Lemma: If $m,n,p$ are non-zero integers then $$\gcd(pm,pn)=p\gcd(m.n)$$ Proof: Solve $mx+ny=\gcd(m,n)$ then you get $(pm)x+(pn)y=p\gcd(m.n),$ therefore the left side divides the right side.

On the other hand, $\gcd(m,n)\mid m$ means $p\gcd(m.n)\mid pm.$ Likewise, $p\gcd(m,n)\mid pn,$ so the right side divides the left side.

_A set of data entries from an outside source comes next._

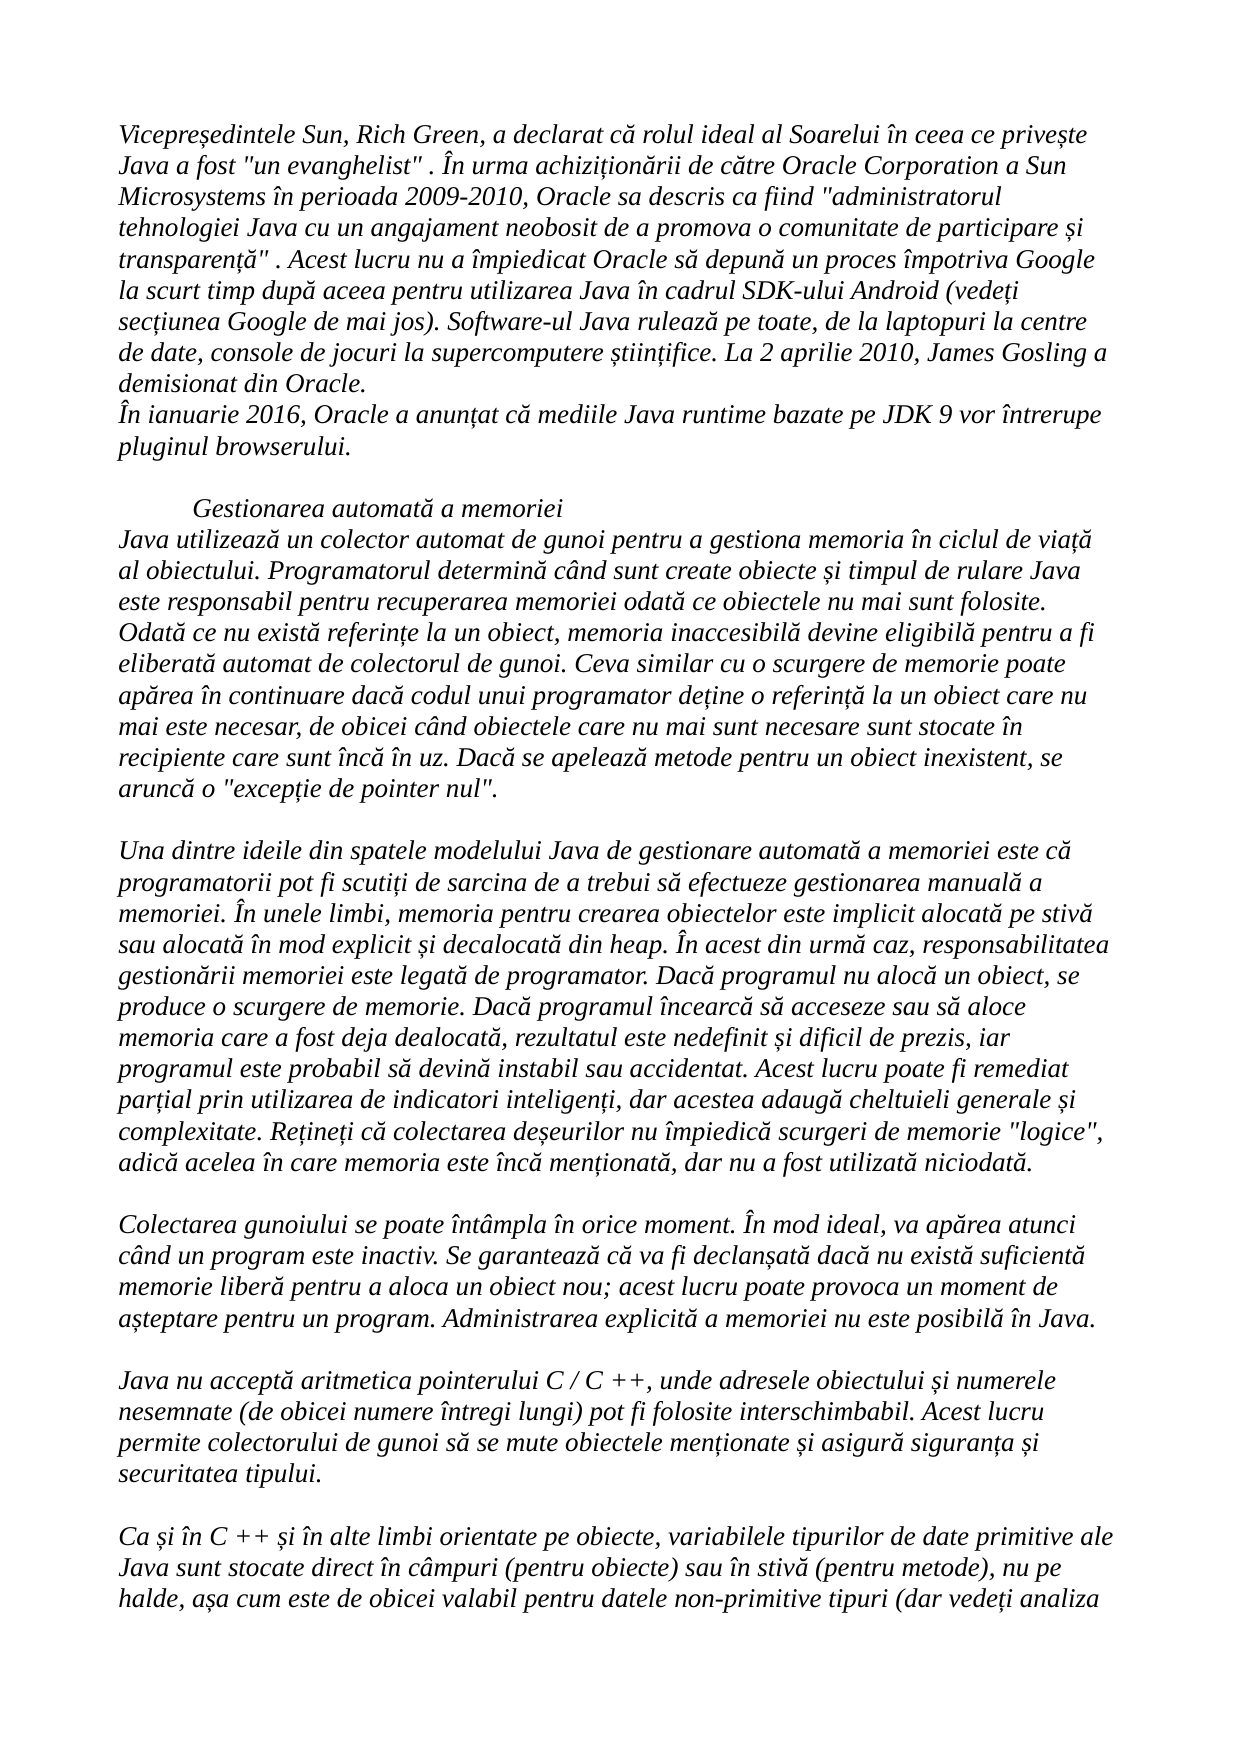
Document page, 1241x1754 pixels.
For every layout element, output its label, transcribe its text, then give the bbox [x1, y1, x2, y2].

text Colectarea gunoiului se poate întâmpla în orice moment. În mod ideal, va apărea atunci când un program este inactiv. Se garantează că va fi declanșată dacă nu există suficientă memorie liberă pentru a aloca un obiect nou; acest lucru poate provoca un moment de așteptare pentru un program. Administrarea explicită a memoriei nu este posibilă în Java. [118, 1208, 1122, 1333]
text Ca și în C ++ și în alte limbi orientate pe obiecte, variabilele tipurilor de date primitive ale Java sunt stocate direct în câmpuri (pentru obiecte) sau în stivă (pentru metode), nu pe halde, așa cum este de obicei valabil pentru datele non-primitive tipuri (dar vedeți analiza [118, 1520, 1122, 1613]
text Gestionarea automată a memoriei [118, 492, 1122, 523]
text Una dintre ideile din spatele modelului Java de gestionare automată a memoriei este că programatorii pot fi scutiți de sarcina de a trebui să efectueze gestionarea manuală a memoriei. În unele limbi, memoria pentru crearea obiectelor este implicit alocată pe stivă sau alocată în mod explicit și decalocată din heap. În acest din urmă caz, responsabilitatea gestionării memoriei este legată de programator. Dacă programul nu alocă un obiect, se produce o scurgere de memorie. Dacă programul încearcă să acceseze sau să aloce memoria care a fost deja dealocată, rezultatul este nedefinit și dificil de prezis, iar programul este probabil să devină instabil sau accidentat. Acest lucru poate fi remediat parțial prin utilizarea de indicatori inteligenți, dar acestea adaugă cheltuieli generale și complexitate. Rețineți că colectarea deșeurilor nu împiedică scurgeri de memorie "logice", adică acelea în care memoria este încă menționată, dar nu a fost utilizată niciodată. [118, 834, 1122, 1177]
text Java nu acceptă aritmetica pointerului C / C ++, unde adresele obiectului și numerele nesemnate (de obicei numere întregi lungi) pot fi folosite interschimbabil. Acest lucru permite colectorului de gunoi să se mute obiectele menționate și asigură siguranța și securitatea tipului. [118, 1364, 1122, 1488]
text În ianuarie 2016, Oracle a anunțat că mediile Java runtime bazate pe JDK 9 vor întrerupe pluginul browserului. [118, 398, 1122, 461]
text Vicepreședintele Sun, Rich Green, a declarat că rolul ideal al Soarelui în ceea ce privește Java a fost "un evanghelist" . În urma achiziționării de către Oracle Corporation a Sun Microsystems în perioada 2009-2010, Oracle sa descris ca fiind "administratorul tehnologiei Java cu un angajament neobosit de a promova o comunitate de participare și transparență" . Acest lucru nu a împiedicat Oracle să depună un proces împotriva Google la scurt timp după aceea pentru utilizarea Java în cadrul SDK-ului Android (vedeți secțiunea Google de mai jos). Software-ul Java rulează pe toate, de la laptopuri la centre de date, console de jocuri la supercomputere științifice. La 2 aprilie 2010, James Gosling a demisionat din Oracle. [118, 118, 1122, 398]
text Java utilizează un colector automat de gunoi pentru a gestiona memoria în ciclul de viață al obiectului. Programatorul determină când sunt create obiecte și timpul de rulare Java este responsabil pentru recuperarea memoriei odată ce obiectele nu mai sunt folosite. Odată ce nu există referințe la un obiect, memoria inaccesibilă devine eligibilă pentru a fi eliberată automat de colectorul de gunoi. Ceva similar cu o scurgere de memorie poate apărea în continuare dacă codul unui programator deține o referință la un obiect care nu mai este necesar, de obicei când obiectele care nu mai sunt necesare sunt stocate în recipiente care sunt încă în uz. Dacă se apelează metode pentru un obiect inexistent, se aruncă o "excepție de pointer nul". [118, 523, 1122, 803]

Applying this several times gives:

$$\begin{align}\gcd(a,c)\cdot\gcd(b,d)&=\gcd(a\gcd(b,d),c\gcd(b,d))\\ &=\gcd\left(\gcd(ab,ad),\gcd(cb,cd)\right)\\ &=\gcd(ab,ad,cb,cd) \end{align}$$

Answer 4

Just an example showing that it may not hold for other rings. Start with the favorite countexample ring $\mathbb{Z}[\sqrt{-5}]$. The elements $1\pm \sqrt{-5}$, $2$ have no common factor ($\ne \pm 1$), so we have $$\operatorname{gcd}( 1\pm \sqrt{-5},2) = 1$$ but $$\operatorname{gcd}( (1+\sqrt{-5})(1-\sqrt{-5}), (1+ \sqrt{-5})2,(1- \sqrt{-5})2, 2\cdot 2 ) \ne 1$$

Here the usual notion of gcd does not behave well.